A Bible Christian will answer: When we think according to the Bible! A Pentecostal will answer: When we are listening to the Holy Spirit! A Catholic will answer: When we think like the Church! Christ is the head of his Church and we wants nothing more than to form our minds according to his. Consequently, if we are differing from Church teaching in a significant way, on a matter of essential faith or morals, we have not yet completed our formation; our mind is not yet the mind of Christ.
St Paul puts it neatly in our second reading today: Do not model yourselves on the behaviour of the world around you, but let your behaviour change, modelled by your new mind. And our ‘new mind’, of course, will think like God, not like the world.
And so we come back to the subject of suffering and death. Jesus, who thinks as God thinks, has no problem with the thought that it is God’s will that he suffer and die, and rise. Naturally, as a man, Jesus would have felt the human emotions associated with such a terrible prospect as crucifixion. We all share those emotions with him.
But it was his grasp of the meaning of suffering in accordance with the will of God that lead him forward to his fate. Suffering is not ‘the cross’; suffering in loving union with the Lord is the cross. We must never forget this. We can, in fact, waste suffering.
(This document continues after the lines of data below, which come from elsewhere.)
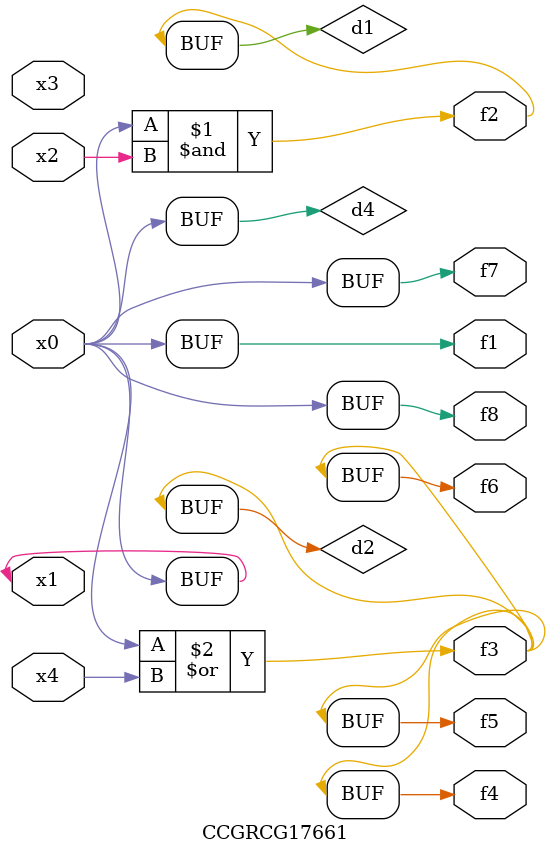
<source format=v>
module CCGRCG17661(
	input x0, x1, x2, x3, x4,
	output f1, f2, f3, f4, f5, f6, f7, f8
);

	wire d1, d2, d3, d4;

	and (d1, x0, x2);
	or (d2, x0, x4);
	nand (d3, x0, x2);
	buf (d4, x0, x1);
	assign f1 = d4;
	assign f2 = d1;
	assign f3 = d2;
	assign f4 = d2;
	assign f5 = d2;
	assign f6 = d2;
	assign f7 = d4;
	assign f8 = d4;
endmodule

</source>
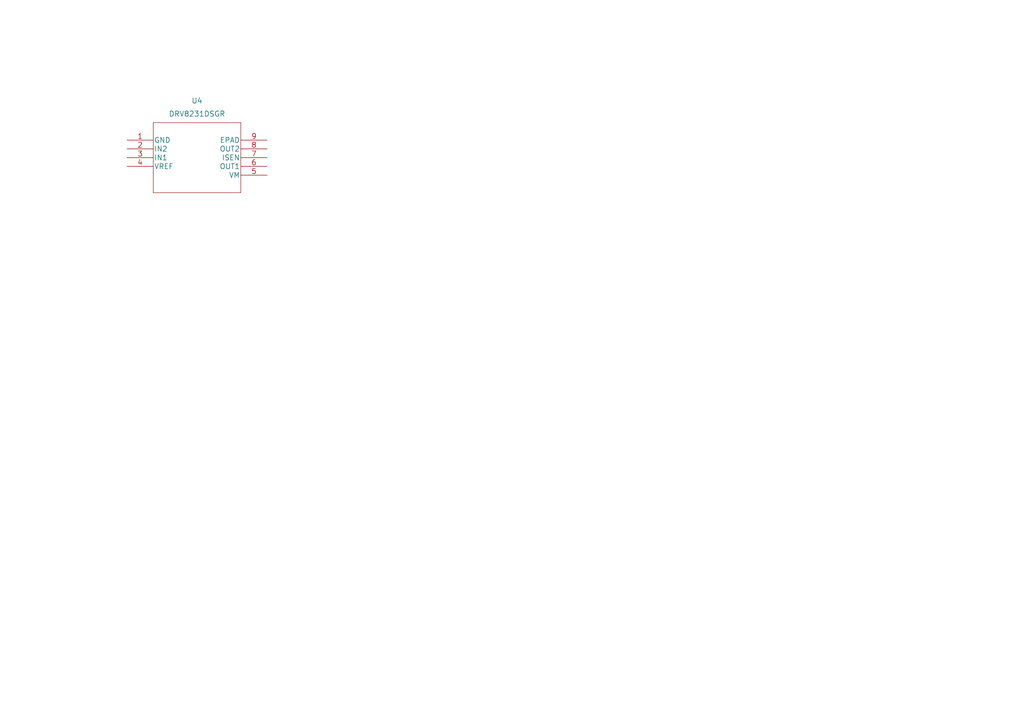
<source format=kicad_sch>
(kicad_sch (version 20211123) (generator eeschema)

  (uuid 6b30f9df-db39-4989-850e-70934b013551)

  (paper "A4")

  



  (symbol (lib_id "DRV8321:DRV8231DSGR") (at 36.83 40.64 0) (unit 1)
    (in_bom yes) (on_board yes) (fields_autoplaced)
    (uuid 08c0cc85-505b-4fa7-9048-439db4c7496d)
    (property "Reference" "U4" (id 0) (at 57.15 29.21 0)
      (effects (font (size 1.524 1.524)))
    )
    (property "Value" "DRV8231DSGR" (id 1) (at 57.15 33.02 0)
      (effects (font (size 1.524 1.524)))
    )
    (property "Footprint" "DRV8231ADSGR:SON50P200X200X80-9N" (id 2) (at 57.15 34.544 0)
      (effects (font (size 1.524 1.524)) hide)
    )
    (property "Datasheet" "" (id 3) (at 36.83 40.64 0)
      (effects (font (size 1.524 1.524)))
    )
    (pin "1" (uuid fa41e442-2fdb-47e8-8f77-e9fe83614aef))
    (pin "2" (uuid 27d32368-839b-4569-9360-5973c671e96f))
    (pin "3" (uuid 651ebd57-683d-413d-b5c2-38e33ad3d8e8))
    (pin "4" (uuid 8eec2853-40ee-4360-9adc-1188f22f97aa))
    (pin "5" (uuid ebc4cfec-9a60-4bd1-8d5b-529c9924cada))
    (pin "6" (uuid 0d1bdd2a-e6a5-4691-a87e-8025aa19d5b2))
    (pin "7" (uuid 895c40c7-ae5d-4328-b055-4e5b0c44483c))
    (pin "8" (uuid 173cee52-6aae-4ac7-8d07-bd402168f341))
    (pin "9" (uuid bf88686c-259b-4428-8a1c-23cbeeef893d))
  )
)

</source>
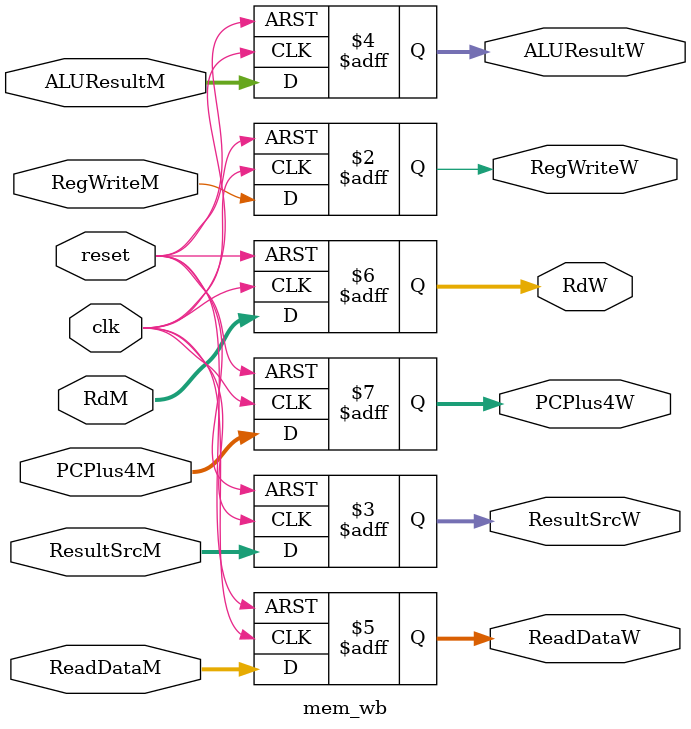
<source format=sv>
`timescale 1ns / 1ps


module mem_wb(
    input   logic           clk,reset, 
    input   logic           RegWriteM, 
    input   logic [1:0]     ResultSrcM,
    input   logic [31:0]    ALUResultM,
    input   logic [31:0]    ReadDataM, 
    input   logic [4:0]     RdM,
    input   logic [31:0]    PCPlus4M,

    output  logic           RegWriteW, 
    output  logic [1:0]     ResultSrcW,
    output  logic [31:0]    ALUResultW,
    output  logic [31:0]    ReadDataW, 
    output  logic [4:0]     RdW,
    output  logic [31:0]    PCPlus4W);
    
    always_ff@(posedge clk,posedge reset)
        if (reset) begin 
            RegWriteW <= 0;  
            ResultSrcW <= 0;
            ALUResultW <= 0;
            ReadDataW <= 0; 
            RdW <=0;
            PCPlus4W <= 0; 
        end 
        else begin
            RegWriteW <= RegWriteM;  
            ResultSrcW <= ResultSrcM;
            ALUResultW <= ALUResultM;
            ReadDataW <= ReadDataM; 
            RdW <= RdM;
            PCPlus4W <= PCPlus4M;    
         end         
    
endmodule

</source>
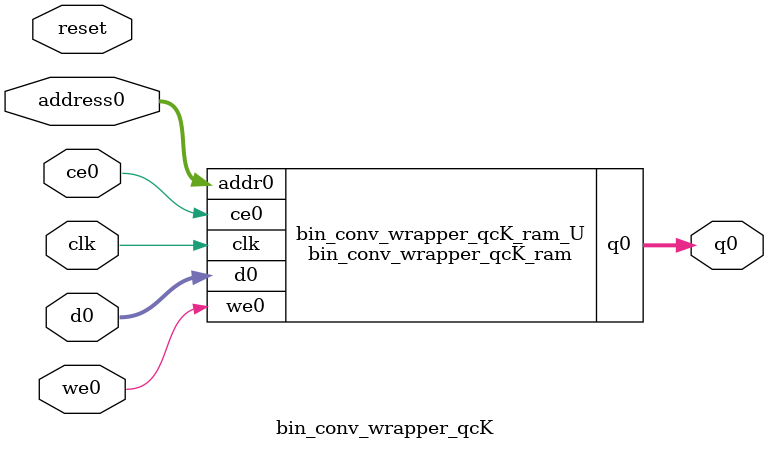
<source format=v>

`timescale 1 ns / 1 ps
module bin_conv_wrapper_qcK_ram (addr0, ce0, d0, we0, q0,  clk);

parameter DWIDTH = 64;
parameter AWIDTH = 6;
parameter MEM_SIZE = 64;

input[AWIDTH-1:0] addr0;
input ce0;
input[DWIDTH-1:0] d0;
input we0;
output reg[DWIDTH-1:0] q0;
input clk;

(* ram_style = "block" *)reg [DWIDTH-1:0] ram[0:MEM_SIZE-1];




always @(posedge clk)  
begin 
    if (ce0) 
    begin
        if (we0) 
        begin 
            ram[addr0] <= d0; 
            q0 <= d0;
        end 
        else 
            q0 <= ram[addr0];
    end
end


endmodule


`timescale 1 ns / 1 ps
module bin_conv_wrapper_qcK(
    reset,
    clk,
    address0,
    ce0,
    we0,
    d0,
    q0);

parameter DataWidth = 32'd64;
parameter AddressRange = 32'd64;
parameter AddressWidth = 32'd6;
input reset;
input clk;
input[AddressWidth - 1:0] address0;
input ce0;
input we0;
input[DataWidth - 1:0] d0;
output[DataWidth - 1:0] q0;



bin_conv_wrapper_qcK_ram bin_conv_wrapper_qcK_ram_U(
    .clk( clk ),
    .addr0( address0 ),
    .ce0( ce0 ),
    .we0( we0 ),
    .d0( d0 ),
    .q0( q0 ));

endmodule


</source>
Suffering in a sick bed is wasted suffering unless the sick bed becomes a cross.
Suffering in union with the Master, in loving communion with the Master, is not only bearable but it is fruitful in peace and joy and strength and perseverance and ultimately in resurrection and life.
Let us never forget that we follow a ‘crucified’ Lord. It was in the Cross that his love found its greatest expression and ‘relief’. This miracle of transforming suffering has been discovered by many ordinary men and women of the past, and we pray that we may be among those who discover it in the present.